**WHAT YOU HAVE TO DO**: Go over the lines below, and when one contains the word "size", copy it.

**DATA SUPPLIED**:
··········

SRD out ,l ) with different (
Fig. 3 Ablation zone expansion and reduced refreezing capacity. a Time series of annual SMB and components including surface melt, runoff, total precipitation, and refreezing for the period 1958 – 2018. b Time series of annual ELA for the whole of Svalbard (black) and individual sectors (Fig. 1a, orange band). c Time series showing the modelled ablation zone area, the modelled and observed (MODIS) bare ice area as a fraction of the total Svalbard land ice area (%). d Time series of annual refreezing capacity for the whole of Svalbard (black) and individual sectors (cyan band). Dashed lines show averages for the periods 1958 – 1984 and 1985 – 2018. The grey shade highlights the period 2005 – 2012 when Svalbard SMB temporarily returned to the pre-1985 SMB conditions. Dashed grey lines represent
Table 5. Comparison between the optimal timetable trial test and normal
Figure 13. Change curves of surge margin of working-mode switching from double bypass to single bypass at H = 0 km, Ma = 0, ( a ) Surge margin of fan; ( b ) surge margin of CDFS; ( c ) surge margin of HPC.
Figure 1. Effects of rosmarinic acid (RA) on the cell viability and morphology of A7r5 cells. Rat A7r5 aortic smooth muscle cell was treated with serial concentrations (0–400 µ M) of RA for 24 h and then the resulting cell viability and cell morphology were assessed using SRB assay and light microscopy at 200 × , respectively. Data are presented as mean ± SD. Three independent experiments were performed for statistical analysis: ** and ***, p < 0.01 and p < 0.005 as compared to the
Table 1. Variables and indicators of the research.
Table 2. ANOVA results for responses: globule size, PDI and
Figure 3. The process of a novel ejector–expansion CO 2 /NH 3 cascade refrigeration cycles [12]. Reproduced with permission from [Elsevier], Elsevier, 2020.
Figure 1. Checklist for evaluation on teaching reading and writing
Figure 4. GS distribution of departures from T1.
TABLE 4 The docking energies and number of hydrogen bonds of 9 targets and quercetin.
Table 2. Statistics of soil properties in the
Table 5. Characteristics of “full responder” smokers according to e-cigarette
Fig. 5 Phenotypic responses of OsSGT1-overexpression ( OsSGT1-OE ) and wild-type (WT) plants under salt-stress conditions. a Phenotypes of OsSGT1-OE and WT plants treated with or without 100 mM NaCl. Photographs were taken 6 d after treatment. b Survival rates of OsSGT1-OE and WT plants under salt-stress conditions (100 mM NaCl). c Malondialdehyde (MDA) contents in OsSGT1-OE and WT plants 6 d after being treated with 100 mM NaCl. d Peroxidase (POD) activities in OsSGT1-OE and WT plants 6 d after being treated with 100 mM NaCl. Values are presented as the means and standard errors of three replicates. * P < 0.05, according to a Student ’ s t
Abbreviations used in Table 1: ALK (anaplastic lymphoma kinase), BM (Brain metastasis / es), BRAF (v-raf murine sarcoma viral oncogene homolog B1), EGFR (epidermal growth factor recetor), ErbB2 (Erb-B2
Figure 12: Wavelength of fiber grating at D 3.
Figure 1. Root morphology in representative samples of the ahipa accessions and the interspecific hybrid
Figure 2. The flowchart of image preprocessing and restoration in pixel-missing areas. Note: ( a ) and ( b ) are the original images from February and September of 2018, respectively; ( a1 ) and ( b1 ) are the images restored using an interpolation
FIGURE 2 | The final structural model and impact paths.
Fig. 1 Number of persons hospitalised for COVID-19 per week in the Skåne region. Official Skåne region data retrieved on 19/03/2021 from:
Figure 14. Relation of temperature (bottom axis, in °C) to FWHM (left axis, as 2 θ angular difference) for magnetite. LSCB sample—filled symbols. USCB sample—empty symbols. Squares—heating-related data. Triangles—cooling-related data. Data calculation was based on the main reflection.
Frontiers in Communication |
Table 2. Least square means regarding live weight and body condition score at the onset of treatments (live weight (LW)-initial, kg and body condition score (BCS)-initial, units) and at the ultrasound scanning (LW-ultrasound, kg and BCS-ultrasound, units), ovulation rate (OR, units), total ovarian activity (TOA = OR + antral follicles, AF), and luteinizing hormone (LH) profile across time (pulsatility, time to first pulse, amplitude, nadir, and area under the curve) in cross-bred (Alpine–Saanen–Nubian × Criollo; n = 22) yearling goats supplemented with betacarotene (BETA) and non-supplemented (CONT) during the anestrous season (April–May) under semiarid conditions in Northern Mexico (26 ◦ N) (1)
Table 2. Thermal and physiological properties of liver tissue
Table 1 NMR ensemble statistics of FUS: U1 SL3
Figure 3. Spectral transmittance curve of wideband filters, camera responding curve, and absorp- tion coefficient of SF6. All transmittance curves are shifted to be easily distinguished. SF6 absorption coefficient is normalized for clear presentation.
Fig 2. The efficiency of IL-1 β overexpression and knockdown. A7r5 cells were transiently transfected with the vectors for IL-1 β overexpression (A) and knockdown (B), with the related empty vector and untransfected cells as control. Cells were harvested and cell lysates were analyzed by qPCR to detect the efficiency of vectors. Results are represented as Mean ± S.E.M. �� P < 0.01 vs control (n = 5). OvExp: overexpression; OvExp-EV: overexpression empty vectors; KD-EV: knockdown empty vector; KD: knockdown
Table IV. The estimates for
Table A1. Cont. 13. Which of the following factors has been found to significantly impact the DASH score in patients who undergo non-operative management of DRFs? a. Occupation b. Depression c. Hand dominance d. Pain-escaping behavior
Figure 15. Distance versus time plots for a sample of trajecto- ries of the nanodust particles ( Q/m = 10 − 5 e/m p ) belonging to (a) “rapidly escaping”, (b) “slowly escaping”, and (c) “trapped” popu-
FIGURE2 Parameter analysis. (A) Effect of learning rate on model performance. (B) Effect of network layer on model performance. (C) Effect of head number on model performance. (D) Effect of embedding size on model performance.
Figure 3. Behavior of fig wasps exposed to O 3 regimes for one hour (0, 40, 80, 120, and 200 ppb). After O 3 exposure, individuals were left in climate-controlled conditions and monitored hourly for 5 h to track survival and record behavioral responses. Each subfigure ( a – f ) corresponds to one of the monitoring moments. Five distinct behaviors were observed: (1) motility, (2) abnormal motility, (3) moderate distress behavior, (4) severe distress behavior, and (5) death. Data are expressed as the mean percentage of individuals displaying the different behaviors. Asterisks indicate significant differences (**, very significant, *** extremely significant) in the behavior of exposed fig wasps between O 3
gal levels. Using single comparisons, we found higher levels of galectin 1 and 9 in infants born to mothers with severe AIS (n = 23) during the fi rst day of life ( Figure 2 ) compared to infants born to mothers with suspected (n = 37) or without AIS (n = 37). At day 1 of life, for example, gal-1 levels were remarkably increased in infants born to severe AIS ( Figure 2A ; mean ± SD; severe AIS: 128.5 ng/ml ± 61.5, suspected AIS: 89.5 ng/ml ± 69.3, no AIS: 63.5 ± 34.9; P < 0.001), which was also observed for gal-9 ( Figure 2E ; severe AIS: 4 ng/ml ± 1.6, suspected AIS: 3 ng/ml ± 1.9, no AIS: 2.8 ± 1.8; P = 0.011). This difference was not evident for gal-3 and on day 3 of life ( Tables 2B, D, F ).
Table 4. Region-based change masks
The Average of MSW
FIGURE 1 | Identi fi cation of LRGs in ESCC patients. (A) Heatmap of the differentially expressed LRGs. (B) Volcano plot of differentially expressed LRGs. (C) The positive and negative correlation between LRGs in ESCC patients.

··········

**RESULT**:
Table 2. ANOVA results for responses: globule size, PDI and
FIGURE2 Parameter analysis. (A) Effect of learning rate on model performance. (B) Effect of network layer on model performance. (C) Effect of head number on model performance. (D) Effect of embedding size on model performance.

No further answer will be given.